The expected result is a verbatim repetition of the lines from the start of the entries through the line containing "خطورة هذا النوع", with the pictures removed.

[Extracted page text data]
[Start of Attachment]

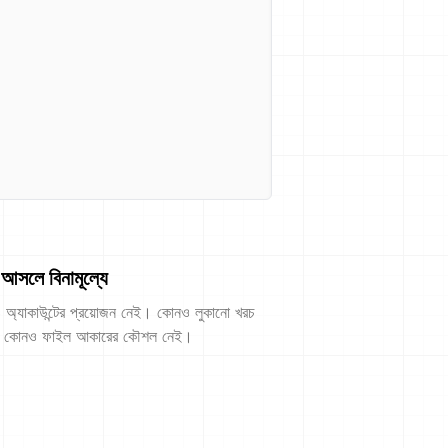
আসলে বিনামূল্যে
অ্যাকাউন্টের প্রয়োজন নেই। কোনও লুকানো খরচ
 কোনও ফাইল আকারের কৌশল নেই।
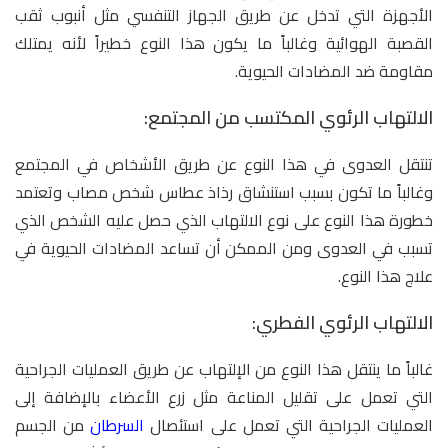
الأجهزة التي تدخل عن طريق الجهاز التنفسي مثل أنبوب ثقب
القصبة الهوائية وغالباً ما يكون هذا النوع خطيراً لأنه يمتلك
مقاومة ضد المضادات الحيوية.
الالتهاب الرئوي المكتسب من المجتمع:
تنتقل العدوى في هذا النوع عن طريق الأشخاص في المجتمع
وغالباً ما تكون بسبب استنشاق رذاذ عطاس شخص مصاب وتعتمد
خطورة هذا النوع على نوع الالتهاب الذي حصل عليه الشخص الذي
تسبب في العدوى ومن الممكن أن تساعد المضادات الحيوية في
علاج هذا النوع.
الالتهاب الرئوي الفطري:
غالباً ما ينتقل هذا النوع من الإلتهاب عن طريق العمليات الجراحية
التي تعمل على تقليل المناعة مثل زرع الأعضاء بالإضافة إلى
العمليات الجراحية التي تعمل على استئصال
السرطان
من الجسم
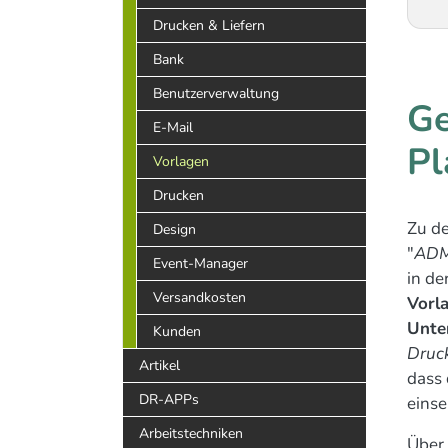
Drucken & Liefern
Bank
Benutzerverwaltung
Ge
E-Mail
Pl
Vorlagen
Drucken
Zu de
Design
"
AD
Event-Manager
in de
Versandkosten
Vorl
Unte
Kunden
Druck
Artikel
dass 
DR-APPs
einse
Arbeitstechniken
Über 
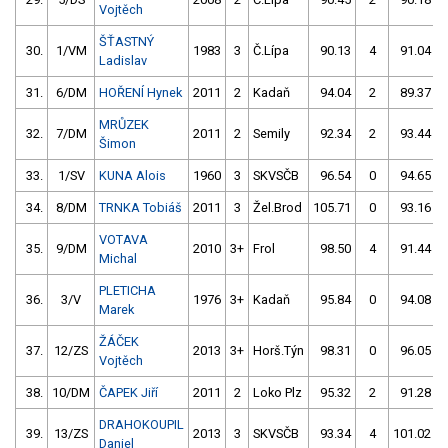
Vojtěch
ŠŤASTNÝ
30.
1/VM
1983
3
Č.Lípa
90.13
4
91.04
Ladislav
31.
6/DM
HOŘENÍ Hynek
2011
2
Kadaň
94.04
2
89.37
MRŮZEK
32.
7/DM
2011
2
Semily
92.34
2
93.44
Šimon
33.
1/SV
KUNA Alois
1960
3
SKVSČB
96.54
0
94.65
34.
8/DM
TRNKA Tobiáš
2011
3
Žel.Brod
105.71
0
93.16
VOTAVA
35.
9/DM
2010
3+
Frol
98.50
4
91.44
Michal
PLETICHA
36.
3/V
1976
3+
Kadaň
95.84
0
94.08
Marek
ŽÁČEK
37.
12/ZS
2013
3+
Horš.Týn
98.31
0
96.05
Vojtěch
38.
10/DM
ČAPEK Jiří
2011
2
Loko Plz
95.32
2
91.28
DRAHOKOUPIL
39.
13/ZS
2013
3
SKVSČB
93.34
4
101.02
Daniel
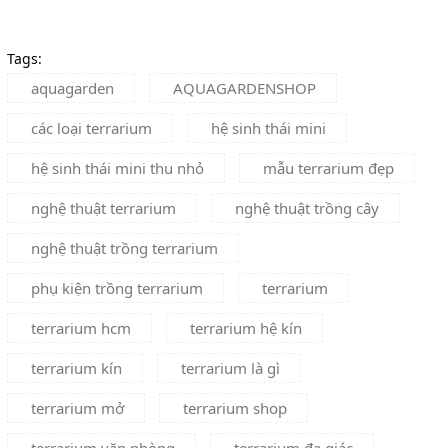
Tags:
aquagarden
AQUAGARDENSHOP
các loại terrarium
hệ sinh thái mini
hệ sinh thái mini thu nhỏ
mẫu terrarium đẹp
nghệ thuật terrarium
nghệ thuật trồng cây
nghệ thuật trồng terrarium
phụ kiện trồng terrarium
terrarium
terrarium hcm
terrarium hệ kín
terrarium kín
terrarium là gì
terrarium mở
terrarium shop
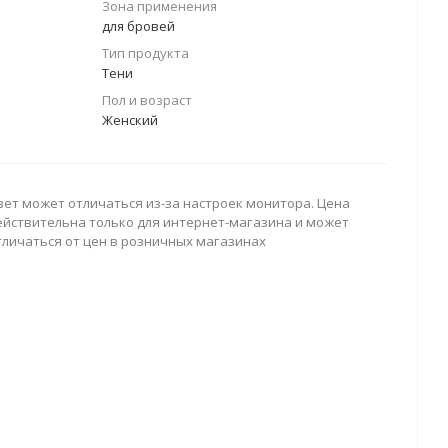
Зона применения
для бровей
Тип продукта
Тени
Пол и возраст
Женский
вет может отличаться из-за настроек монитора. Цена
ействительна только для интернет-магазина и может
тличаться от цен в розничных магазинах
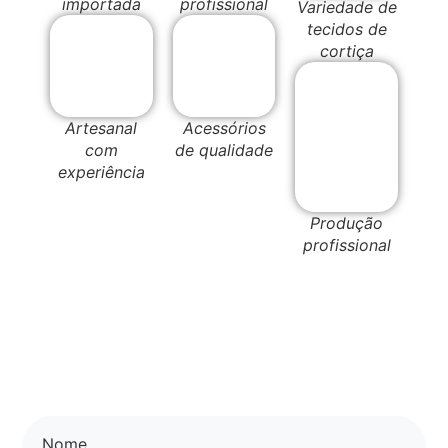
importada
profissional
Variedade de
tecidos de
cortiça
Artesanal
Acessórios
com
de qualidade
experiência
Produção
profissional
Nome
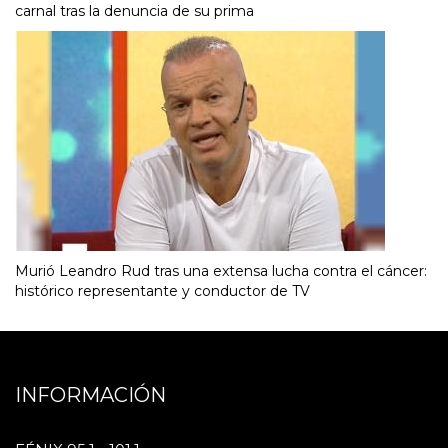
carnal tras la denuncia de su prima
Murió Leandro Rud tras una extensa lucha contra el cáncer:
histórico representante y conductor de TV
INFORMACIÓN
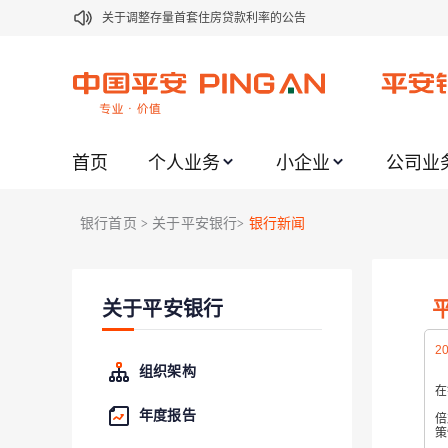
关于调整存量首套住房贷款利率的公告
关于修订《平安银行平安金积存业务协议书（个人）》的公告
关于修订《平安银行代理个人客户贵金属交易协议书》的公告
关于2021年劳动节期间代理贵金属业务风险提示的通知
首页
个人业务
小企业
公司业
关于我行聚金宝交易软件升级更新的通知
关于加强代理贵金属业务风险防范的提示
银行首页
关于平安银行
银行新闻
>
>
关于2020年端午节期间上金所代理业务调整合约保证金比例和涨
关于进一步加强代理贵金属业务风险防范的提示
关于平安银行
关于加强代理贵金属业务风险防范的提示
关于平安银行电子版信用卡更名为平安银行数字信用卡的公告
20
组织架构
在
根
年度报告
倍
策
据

[End of Attachment]

- Task solution -
আসলে বিনামূল্যে
অ্যাকাউন্টের প্রয়োজন নেই। কোনও লুকানো খরচ
 কোনও ফাইল আকারের কৌশল নেই।
الأجهزة التي تدخل عن طريق الجهاز التنفسي مثل أنبوب ثقب
القصبة الهوائية وغالباً ما يكون هذا النوع خطيراً لأنه يمتلك
مقاومة ضد المضادات الحيوية.
الالتهاب الرئوي المكتسب من المجتمع:
تنتقل العدوى في هذا النوع عن طريق الأشخاص في المجتمع
وغالباً ما تكون بسبب استنشاق رذاذ عطاس شخص مصاب وتعتمد
خطورة هذا النوع على نوع الالتهاب الذي حصل عليه الشخص الذي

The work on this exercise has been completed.